Analytics/Archive/Pentaho
Pentaho instance on labs
Disclaimers: This setup is on labs and very much alpha, there is no guarantees of support.
Start/Stop Pentaho
ssh <user>@dan-pentaho.eqiad.wmflabs
nuria@dan-pentaho:/home/milimetric/biserver-ce$ ./start-pentaho.sh
Import Cube
To import a cube into Pentaho you need to:
Dump the data you want to import into a TSV file
This example is specific for the analytics research team
Within stat1003 type:
mysql --defaults-extra-file='/etc/mysql/conf.d/research-client.cnf' -h analytics-store.eqiad.wmnet \ -Dstaging -e "select * from my_table;" | cat > my_table.tsv
Note that | cat > my_table.tsv
is necessary, because it transforms the mysql common tabular output into TSV format.

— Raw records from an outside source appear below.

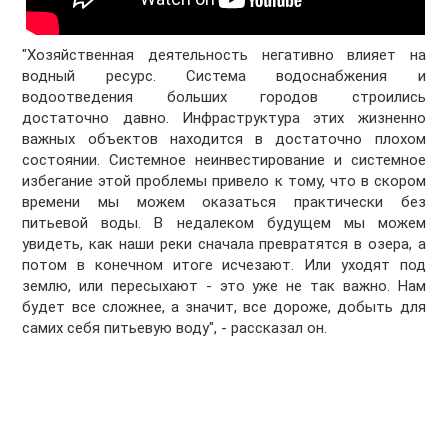
"Хозяйственная деятельность негативно влияет на
водный ресурс. Система водоснабжения и
водоотведения больших городов строились
достаточно давно. Инфраструктура этих жизненно
важных объектов находится в достаточно плохом
состоянии. Системное неинвестирование и системное
избегание этой проблемы привело к тому, что в скором
времени мы можем оказаться практически без
питьевой воды. В недалеком будущем мы можем
увидеть, как наши реки сначала превратятся в озера, а
потом в конечном итоге исчезают. Или уходят под
землю, или пересыхают - это уже не так важно. Нам
будет все сложнее, а значит, все дороже, добыть для
самих себя питьевую воду", - рассказал он.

Also, Be sure your user belongs to research group or you'll get an error similar to:
unknown variable 'defaults-extra-file'
Now you can compress it and scp it to Pentaho's instance. From your local machine:
scp stat1003.wikimedia.org:my_table.tgz . scp my_table.tgz dan-pentaho.eqiad.wmflabs:
And you're done.
Create a table in the database Pentaho is looking at
From you local machine, enter Pentaho's instance:
ssh dan-pentaho.eqiad.wmflabs
Open MySQL client:
mysql -uroot -p -Dwarehouse
And create the table normally. Note that the columns must correspond exactly to those in the TSV file.
Import the data into the newly created table
Within Pentaho's instance, decompress the data and import it:
mysqlimport -uroot -p --local --ignore-lines=1 warehouse my_table.tsv
Note that the TSV file must have the same name as the database table.
Create an XML file with the cube description
<Schema name="My Schema"> <Cube name="My Cube"> <Table name="my_table"/> <Dimension name="Dimension1"> <Hierarchy hasAll="true"> <Level name="Dimension1" column="dimension_1" type="String"/> </Hierarchy> </Dimension> <Dimension name="Dimension2"> <Hierarchy hasAll="true"> <Level name="Dimension2" column="dimension_2" type="Boolean"/> </Hierarchy> </Dimension> ... <Measure name="Measure 1" column="measure_1" aggregator="sum"/> <Measure name="Measure 2" column="measure_2" aggregator="sum"/> ... </Cube> </Schema>
For more information, visit Mondrian documentation on cube file format: http://mondrian.pentaho.com/documentation/schema.php
Upload the cube file to Pentaho
Go to http://pentaho.wmflabs.org/ and login:
Login as an Evaluator -> Administrator
Then open the Data Sources Manager:
File -> Manage Data Sources
Add a new analysis data source:
+(Add) -> Analysis
When prompt, browse ...
for the cube file and click Import
.
Close the Data Sources Manager and create a new Saiku view:
Create New -> New Saiku Analytics
Select the cube from the drop-down in the left. And that's it.